TRY IT
Report every line of the data where the string "image" appears.

Records from a collection
######
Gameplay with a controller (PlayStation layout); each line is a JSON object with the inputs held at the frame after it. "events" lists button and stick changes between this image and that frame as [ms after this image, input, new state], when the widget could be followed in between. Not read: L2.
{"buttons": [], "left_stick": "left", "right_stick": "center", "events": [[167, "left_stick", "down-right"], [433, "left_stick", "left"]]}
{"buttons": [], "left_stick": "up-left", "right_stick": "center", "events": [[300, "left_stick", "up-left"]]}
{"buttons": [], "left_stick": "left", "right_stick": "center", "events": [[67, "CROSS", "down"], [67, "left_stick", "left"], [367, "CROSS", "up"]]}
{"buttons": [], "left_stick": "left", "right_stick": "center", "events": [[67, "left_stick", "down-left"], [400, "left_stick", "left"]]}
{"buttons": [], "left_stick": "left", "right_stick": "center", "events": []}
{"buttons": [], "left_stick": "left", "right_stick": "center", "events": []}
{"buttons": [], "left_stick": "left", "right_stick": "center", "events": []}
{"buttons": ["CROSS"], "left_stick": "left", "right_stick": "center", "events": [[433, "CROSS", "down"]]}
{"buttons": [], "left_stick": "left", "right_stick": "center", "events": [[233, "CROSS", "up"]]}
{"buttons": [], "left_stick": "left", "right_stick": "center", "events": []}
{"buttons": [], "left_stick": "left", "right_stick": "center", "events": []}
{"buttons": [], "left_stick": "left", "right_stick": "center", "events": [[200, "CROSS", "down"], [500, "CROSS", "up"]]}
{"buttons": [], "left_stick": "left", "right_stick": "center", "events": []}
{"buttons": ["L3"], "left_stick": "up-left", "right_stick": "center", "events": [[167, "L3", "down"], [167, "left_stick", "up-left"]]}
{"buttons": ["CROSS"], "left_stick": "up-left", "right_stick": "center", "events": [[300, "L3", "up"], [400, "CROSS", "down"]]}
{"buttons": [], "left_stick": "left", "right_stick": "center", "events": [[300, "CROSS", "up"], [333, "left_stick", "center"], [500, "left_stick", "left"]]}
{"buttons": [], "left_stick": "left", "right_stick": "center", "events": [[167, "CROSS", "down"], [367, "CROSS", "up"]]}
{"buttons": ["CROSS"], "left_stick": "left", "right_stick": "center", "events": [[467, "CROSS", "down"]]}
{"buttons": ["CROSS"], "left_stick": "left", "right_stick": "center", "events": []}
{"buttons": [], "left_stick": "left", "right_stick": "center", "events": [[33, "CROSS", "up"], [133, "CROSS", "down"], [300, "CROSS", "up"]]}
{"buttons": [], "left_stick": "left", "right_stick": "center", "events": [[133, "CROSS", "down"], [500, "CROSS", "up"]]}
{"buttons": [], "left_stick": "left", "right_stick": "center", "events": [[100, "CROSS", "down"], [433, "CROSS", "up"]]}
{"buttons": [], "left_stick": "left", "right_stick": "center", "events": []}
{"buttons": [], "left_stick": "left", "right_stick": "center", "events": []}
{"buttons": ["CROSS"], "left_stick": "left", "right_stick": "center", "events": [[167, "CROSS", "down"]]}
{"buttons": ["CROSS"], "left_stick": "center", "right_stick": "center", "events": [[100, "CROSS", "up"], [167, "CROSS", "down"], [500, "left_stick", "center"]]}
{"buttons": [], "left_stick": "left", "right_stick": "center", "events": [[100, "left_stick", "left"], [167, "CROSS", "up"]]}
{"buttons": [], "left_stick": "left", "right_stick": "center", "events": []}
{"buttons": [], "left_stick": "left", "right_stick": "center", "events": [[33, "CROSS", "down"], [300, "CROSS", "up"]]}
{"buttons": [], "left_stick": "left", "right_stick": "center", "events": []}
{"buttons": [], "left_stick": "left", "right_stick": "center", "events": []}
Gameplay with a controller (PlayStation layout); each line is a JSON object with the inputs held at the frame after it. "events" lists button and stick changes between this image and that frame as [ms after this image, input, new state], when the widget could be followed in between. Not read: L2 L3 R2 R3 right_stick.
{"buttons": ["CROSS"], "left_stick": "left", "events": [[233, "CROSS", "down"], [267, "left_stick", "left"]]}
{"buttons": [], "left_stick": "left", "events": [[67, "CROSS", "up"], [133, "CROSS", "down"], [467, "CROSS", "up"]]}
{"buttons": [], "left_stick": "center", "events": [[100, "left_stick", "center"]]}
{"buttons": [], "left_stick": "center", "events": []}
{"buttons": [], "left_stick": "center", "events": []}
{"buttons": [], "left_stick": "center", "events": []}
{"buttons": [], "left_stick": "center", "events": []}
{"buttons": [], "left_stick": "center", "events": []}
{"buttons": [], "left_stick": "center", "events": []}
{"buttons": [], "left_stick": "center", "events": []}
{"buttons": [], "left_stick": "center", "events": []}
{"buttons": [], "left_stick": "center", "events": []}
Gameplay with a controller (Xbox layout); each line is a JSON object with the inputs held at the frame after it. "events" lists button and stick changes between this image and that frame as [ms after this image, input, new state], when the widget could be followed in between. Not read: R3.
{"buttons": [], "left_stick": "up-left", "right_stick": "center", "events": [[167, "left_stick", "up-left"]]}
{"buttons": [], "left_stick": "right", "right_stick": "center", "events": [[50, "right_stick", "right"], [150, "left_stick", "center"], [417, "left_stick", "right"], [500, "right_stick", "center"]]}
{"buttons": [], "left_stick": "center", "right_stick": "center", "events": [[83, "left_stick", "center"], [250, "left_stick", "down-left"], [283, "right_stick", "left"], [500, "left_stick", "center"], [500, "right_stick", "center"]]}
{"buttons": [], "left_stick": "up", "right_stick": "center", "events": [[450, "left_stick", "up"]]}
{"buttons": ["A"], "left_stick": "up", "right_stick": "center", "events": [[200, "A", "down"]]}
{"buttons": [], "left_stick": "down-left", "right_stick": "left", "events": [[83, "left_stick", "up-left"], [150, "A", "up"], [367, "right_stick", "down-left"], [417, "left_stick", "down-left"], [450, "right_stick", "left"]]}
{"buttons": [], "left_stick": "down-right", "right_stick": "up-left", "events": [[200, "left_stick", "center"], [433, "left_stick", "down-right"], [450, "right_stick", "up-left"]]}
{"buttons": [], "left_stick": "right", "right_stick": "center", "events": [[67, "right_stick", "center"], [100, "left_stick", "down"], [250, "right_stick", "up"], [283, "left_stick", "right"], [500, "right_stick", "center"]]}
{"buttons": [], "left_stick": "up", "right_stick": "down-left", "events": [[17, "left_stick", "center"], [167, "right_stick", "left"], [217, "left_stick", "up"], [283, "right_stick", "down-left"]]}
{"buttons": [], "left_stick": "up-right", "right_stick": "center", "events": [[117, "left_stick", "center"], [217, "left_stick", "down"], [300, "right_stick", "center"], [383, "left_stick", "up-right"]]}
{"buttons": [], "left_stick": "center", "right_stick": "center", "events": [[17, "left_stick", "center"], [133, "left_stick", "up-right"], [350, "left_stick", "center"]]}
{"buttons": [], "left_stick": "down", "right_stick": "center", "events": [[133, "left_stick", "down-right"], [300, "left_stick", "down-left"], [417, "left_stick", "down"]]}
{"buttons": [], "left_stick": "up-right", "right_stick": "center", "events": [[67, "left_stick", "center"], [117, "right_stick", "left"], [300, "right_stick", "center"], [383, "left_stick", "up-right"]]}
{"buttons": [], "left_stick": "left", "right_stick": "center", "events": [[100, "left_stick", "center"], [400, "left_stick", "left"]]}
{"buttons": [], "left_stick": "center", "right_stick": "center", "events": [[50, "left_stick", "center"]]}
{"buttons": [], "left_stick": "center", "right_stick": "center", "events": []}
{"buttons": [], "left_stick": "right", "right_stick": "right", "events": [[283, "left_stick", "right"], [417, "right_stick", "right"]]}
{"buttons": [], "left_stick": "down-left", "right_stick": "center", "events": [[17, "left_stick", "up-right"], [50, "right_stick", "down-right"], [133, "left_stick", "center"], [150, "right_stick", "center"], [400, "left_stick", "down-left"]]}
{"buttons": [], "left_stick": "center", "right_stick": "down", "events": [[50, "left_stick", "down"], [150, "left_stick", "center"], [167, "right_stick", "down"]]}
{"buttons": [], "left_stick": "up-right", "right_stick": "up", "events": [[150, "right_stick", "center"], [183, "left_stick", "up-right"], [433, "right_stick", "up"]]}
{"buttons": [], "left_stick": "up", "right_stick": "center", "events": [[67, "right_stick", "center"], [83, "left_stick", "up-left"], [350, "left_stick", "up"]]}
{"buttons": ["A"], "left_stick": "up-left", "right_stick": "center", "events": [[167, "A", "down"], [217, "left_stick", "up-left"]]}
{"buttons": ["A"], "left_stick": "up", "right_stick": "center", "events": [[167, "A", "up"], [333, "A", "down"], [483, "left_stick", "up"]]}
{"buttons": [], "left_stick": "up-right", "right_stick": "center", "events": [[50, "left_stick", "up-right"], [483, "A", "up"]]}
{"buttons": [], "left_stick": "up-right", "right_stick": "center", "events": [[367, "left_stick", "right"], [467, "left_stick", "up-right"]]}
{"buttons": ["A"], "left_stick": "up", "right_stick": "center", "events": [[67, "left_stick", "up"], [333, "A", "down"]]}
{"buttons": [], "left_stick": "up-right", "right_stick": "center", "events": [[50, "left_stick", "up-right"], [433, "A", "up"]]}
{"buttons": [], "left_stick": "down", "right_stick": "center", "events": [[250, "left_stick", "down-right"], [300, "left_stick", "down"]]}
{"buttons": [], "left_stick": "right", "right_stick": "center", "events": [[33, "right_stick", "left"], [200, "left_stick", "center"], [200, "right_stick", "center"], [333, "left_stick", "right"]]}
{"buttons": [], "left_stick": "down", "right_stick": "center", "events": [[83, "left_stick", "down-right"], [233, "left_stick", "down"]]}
######
TASK RESPONSE
Gameplay with a controller (PlayStation layout); each line is a JSON object with the inputs held at the frame after it. "events" lists button and stick changes between this image and that frame as [ms after this image, input, new state], when the widget could be followed in between. Not read: L2.
Gameplay with a controller (PlayStation layout); each line is a JSON object with the inputs held at the frame after it. "events" lists button and stick changes between this image and that frame as [ms after this image, input, new state], when the widget could be followed in between. Not read: L2 L3 R2 R3 right_stick.
Gameplay with a controller (Xbox layout); each line is a JSON object with the inputs held at the frame after it. "events" lists button and stick changes between this image and that frame as [ms after this image, input, new state], when the widget could be followed in between. Not read: R3.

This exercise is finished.